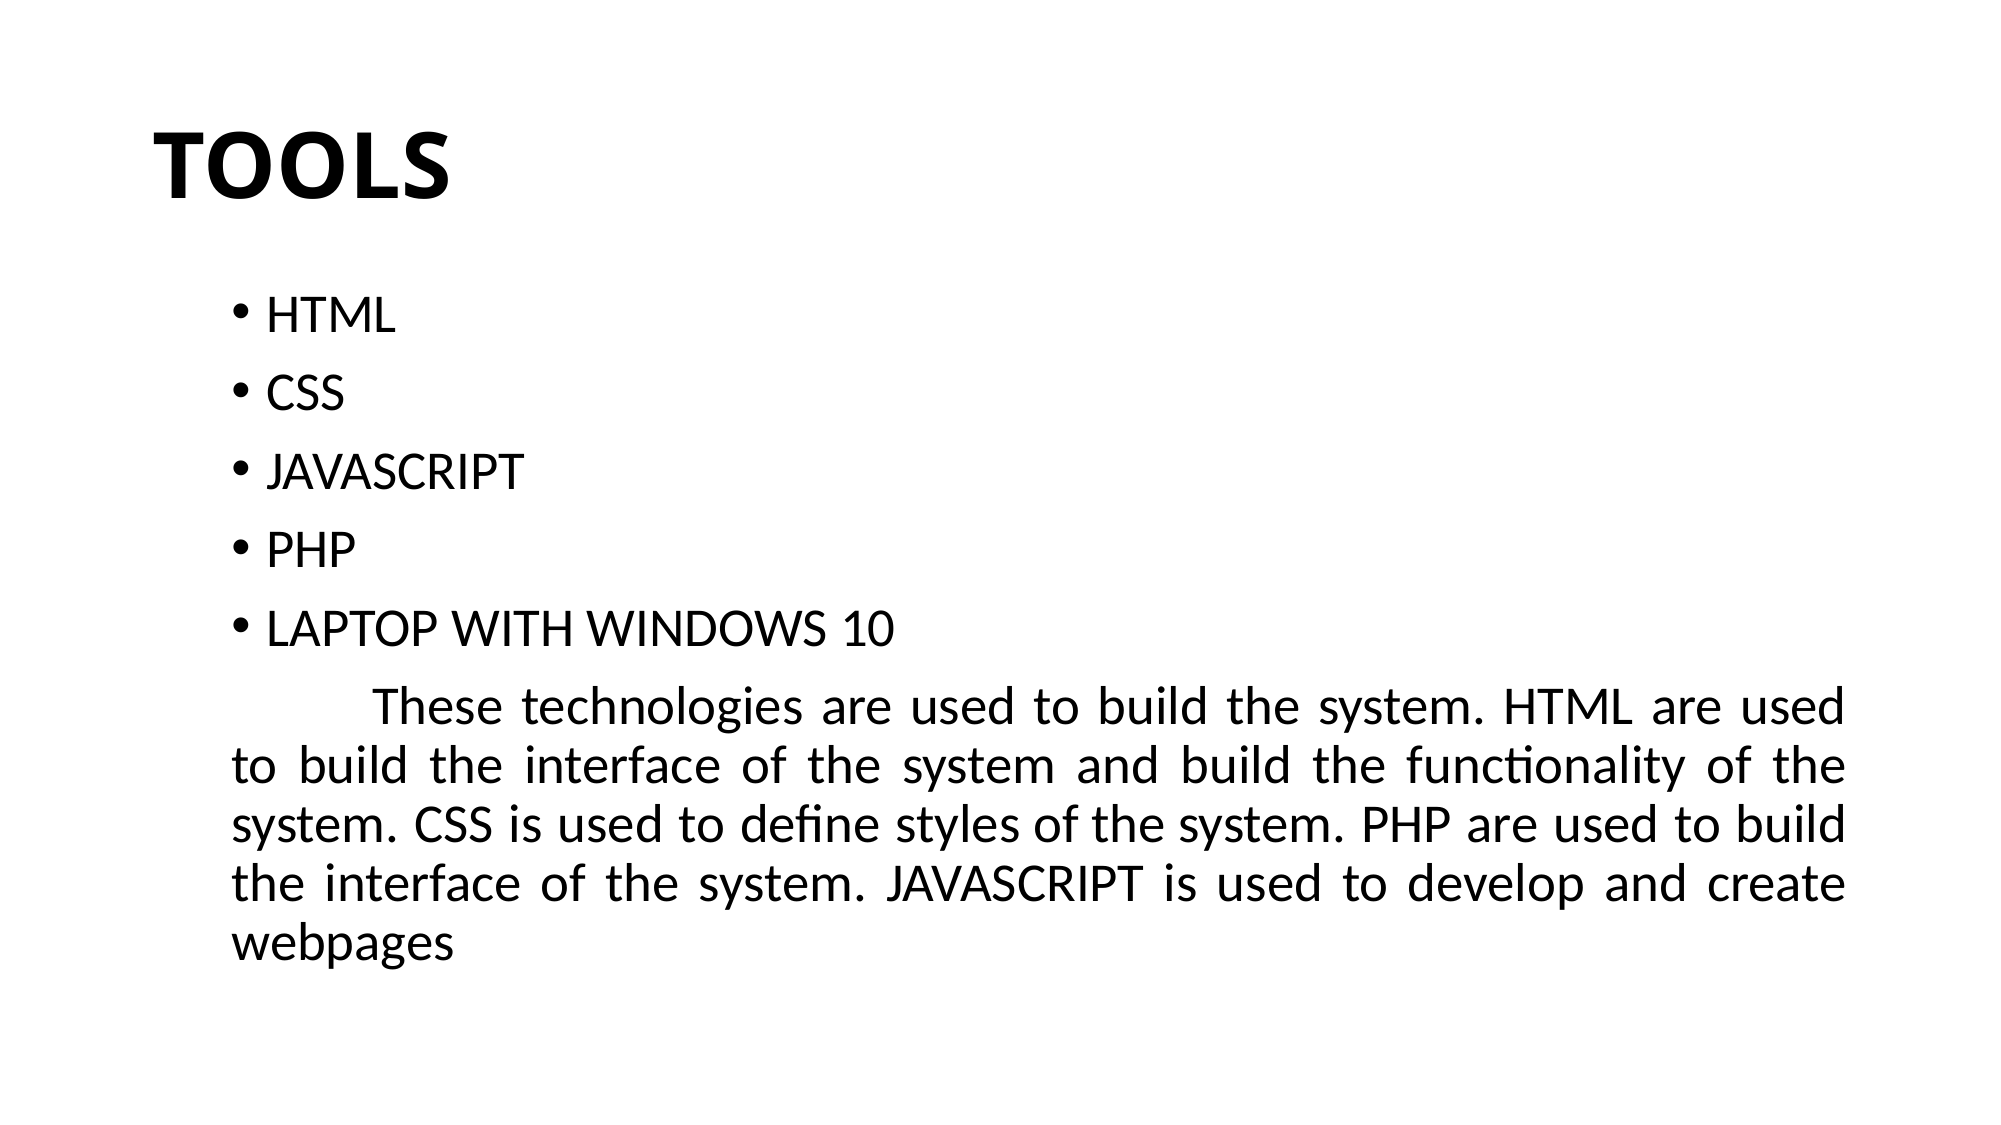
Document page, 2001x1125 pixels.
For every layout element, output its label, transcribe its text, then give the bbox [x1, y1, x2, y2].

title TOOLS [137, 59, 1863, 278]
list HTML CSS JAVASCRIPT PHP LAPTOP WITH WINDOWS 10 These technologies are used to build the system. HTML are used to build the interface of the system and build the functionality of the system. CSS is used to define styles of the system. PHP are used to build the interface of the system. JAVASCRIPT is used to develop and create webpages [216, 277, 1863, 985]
--
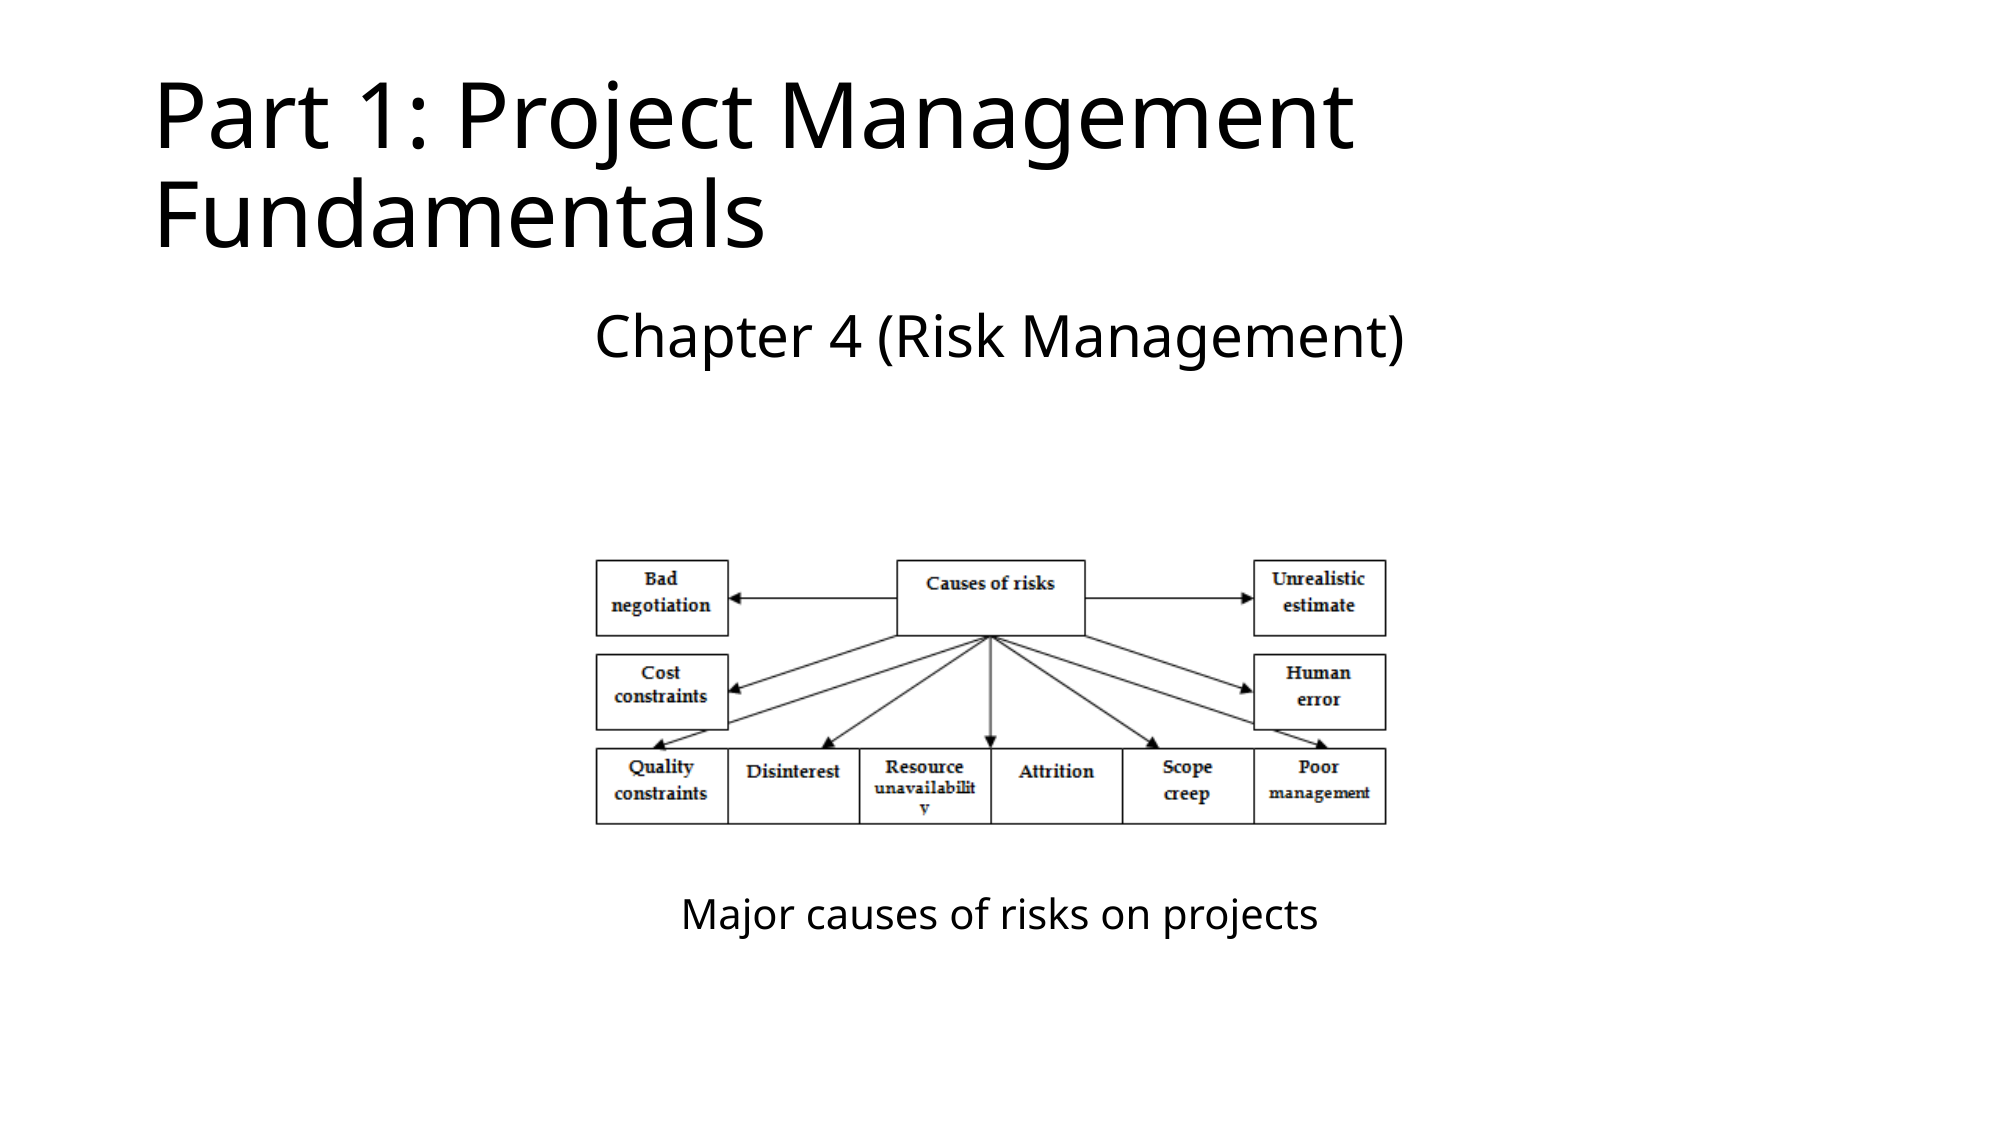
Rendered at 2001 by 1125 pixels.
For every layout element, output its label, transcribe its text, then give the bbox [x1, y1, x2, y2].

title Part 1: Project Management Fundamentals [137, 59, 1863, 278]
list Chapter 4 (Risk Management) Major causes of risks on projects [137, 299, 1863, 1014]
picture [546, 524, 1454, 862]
==
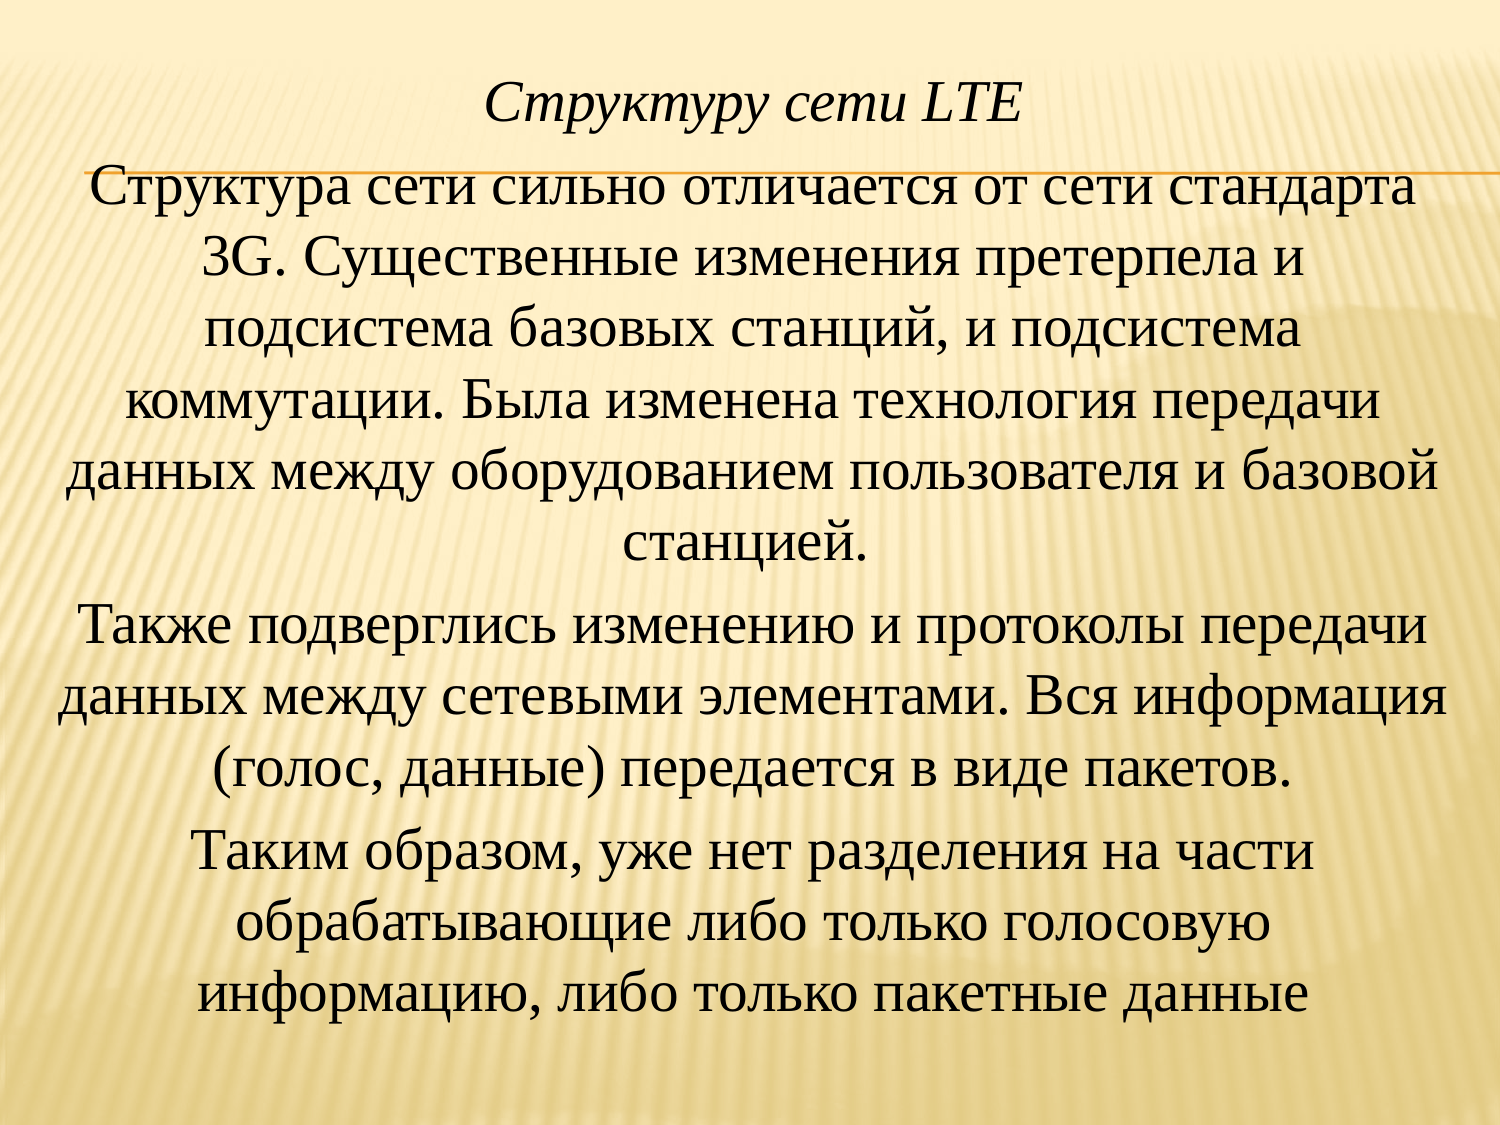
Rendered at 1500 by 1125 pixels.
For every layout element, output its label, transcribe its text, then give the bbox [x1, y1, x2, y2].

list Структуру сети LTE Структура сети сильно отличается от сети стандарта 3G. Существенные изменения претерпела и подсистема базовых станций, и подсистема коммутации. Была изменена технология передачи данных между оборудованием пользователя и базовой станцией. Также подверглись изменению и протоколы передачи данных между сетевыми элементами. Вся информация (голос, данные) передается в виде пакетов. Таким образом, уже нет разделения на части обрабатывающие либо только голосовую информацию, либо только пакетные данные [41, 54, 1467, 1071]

> _Exercise requirements_
Look through the entries and find each line that has the string "pixels". Copy those lines.

> _Completed exercise_
Document page, 2001x1125 pixels.
Rendered at 2001 by 1125 pixels.
Rendered at 1500 by 1125 pixels.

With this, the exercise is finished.